------ TASK INPUT
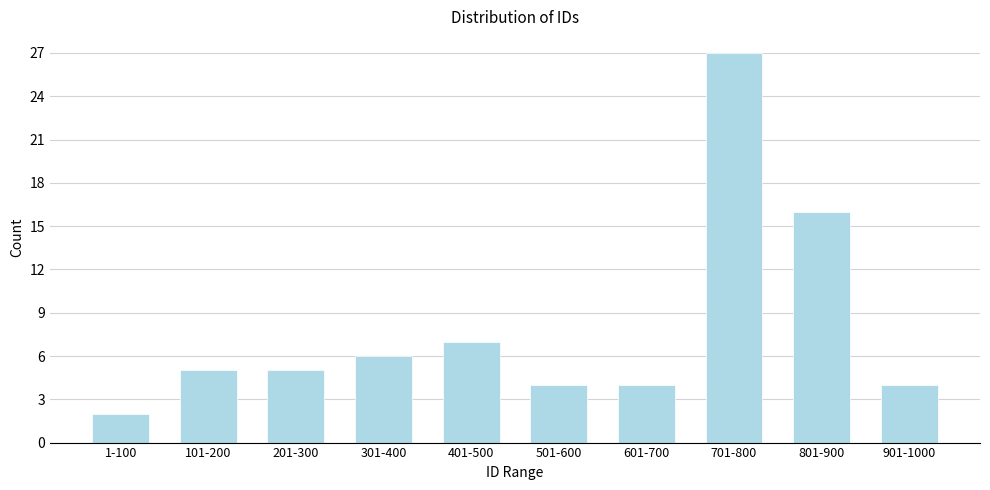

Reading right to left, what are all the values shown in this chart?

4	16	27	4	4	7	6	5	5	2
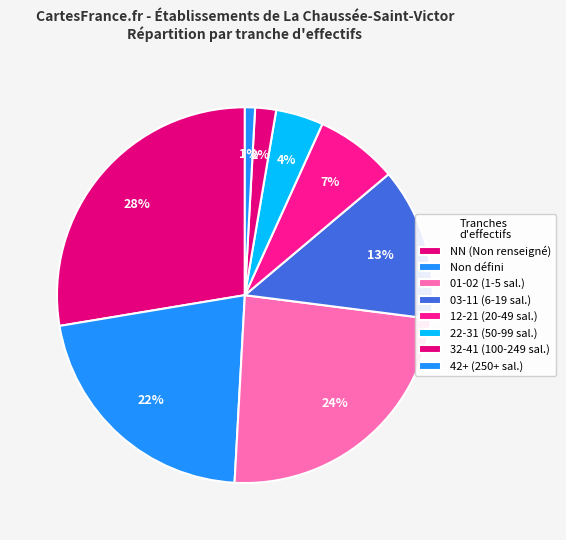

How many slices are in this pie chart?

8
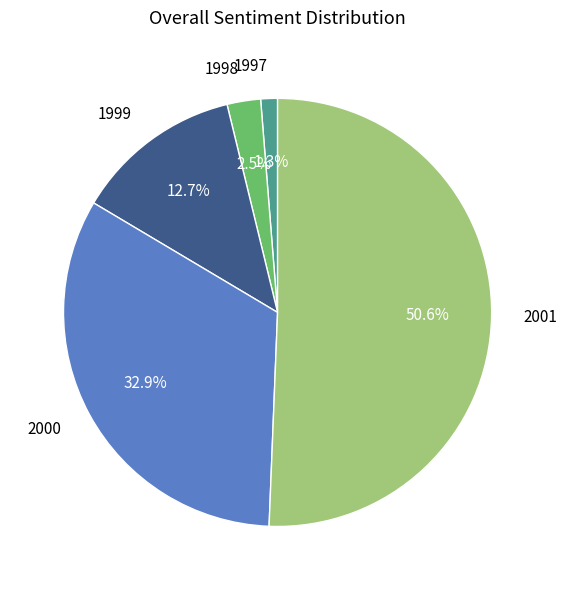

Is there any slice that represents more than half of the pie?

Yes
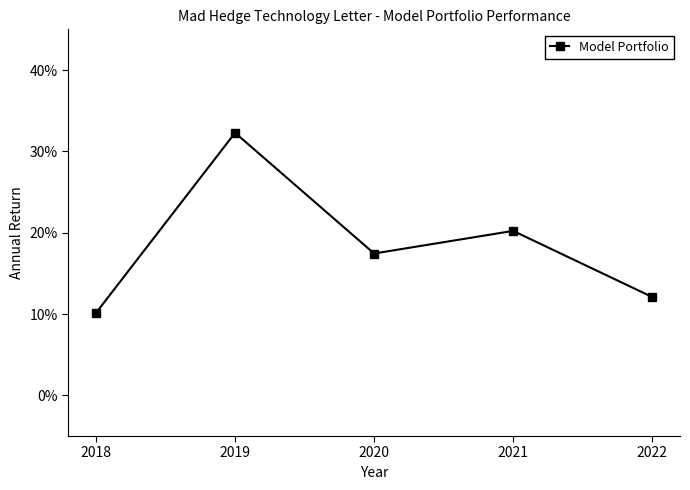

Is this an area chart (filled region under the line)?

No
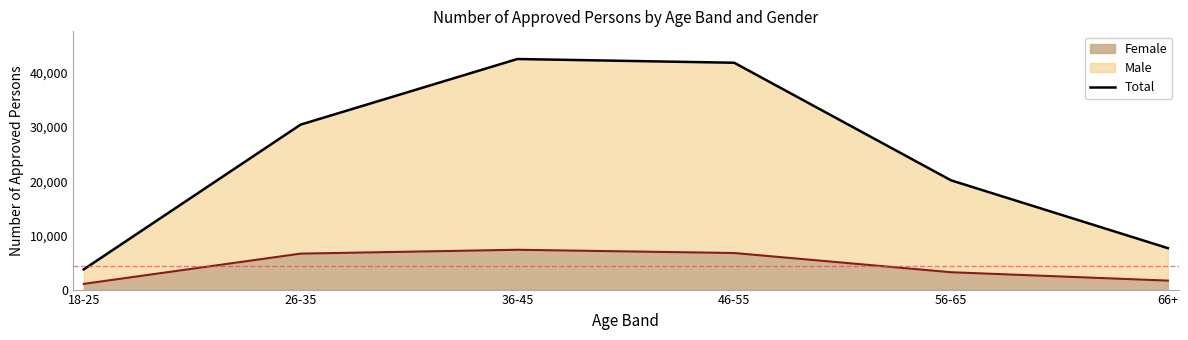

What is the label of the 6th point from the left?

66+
------------
------ TASK INPUT
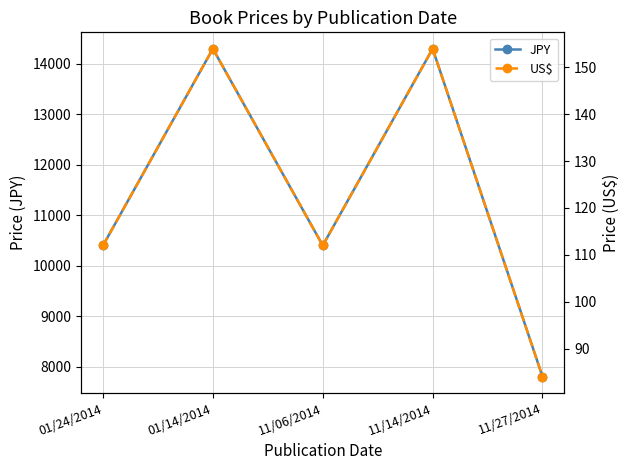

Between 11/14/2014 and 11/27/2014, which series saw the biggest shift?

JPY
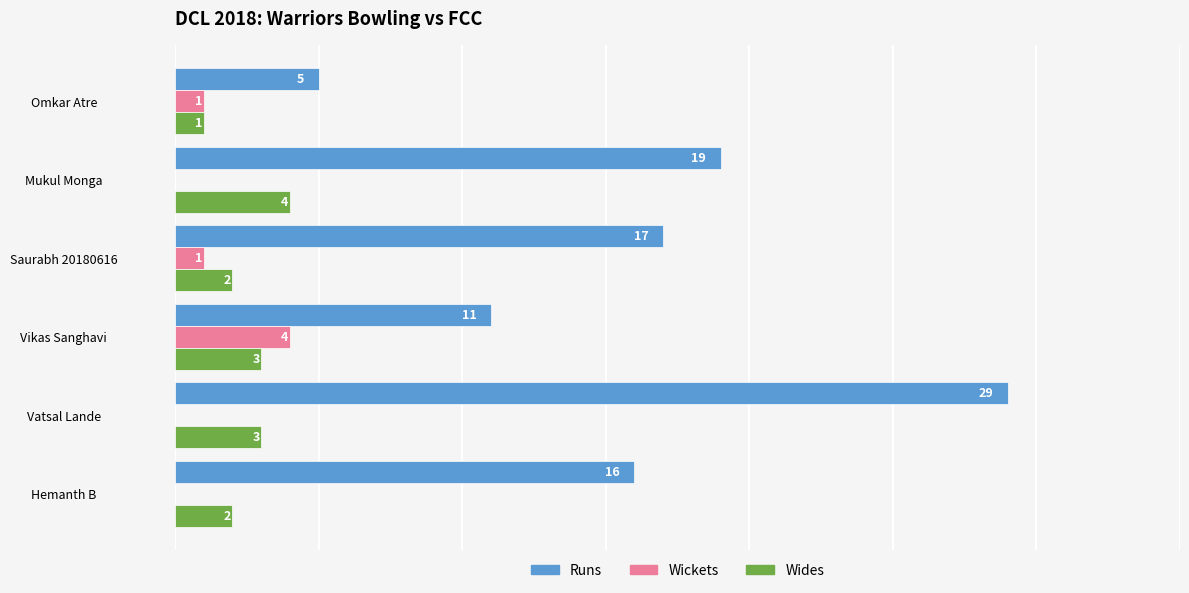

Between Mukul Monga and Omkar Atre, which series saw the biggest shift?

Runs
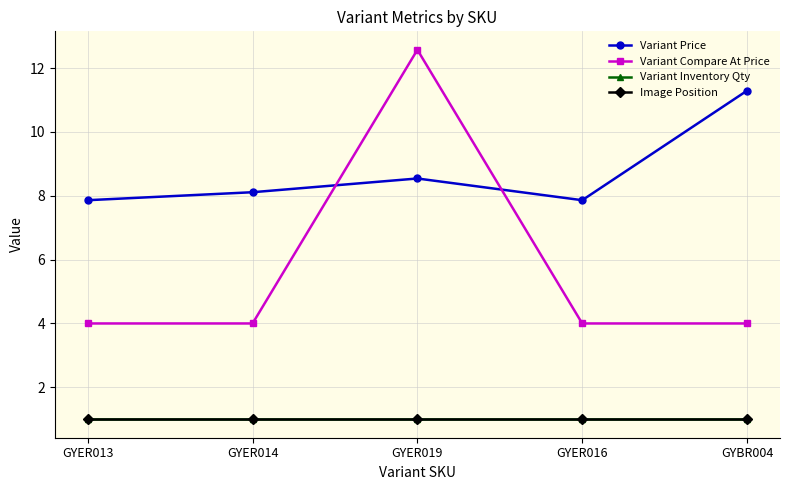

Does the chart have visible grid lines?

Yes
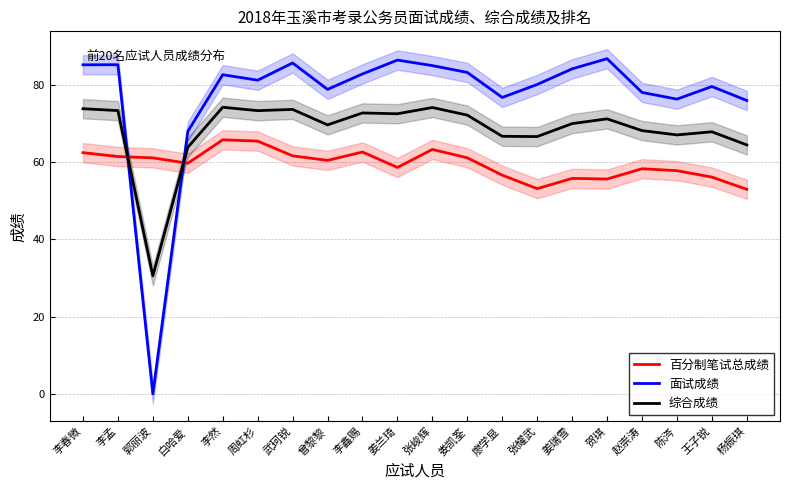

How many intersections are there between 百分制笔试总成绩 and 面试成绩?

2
------------
### TASK GOAL
Copy the records word for word, starting at the line containing "Is there any" and ending at the line containing "What is the", with both of those lines included. Omit the pictures.

### RESPONSE AREA
Is there any slice that represents more than half of the pie?

Yes

Is this an area chart (filled region under the line)?

No

What is the label of the 6th point from the left?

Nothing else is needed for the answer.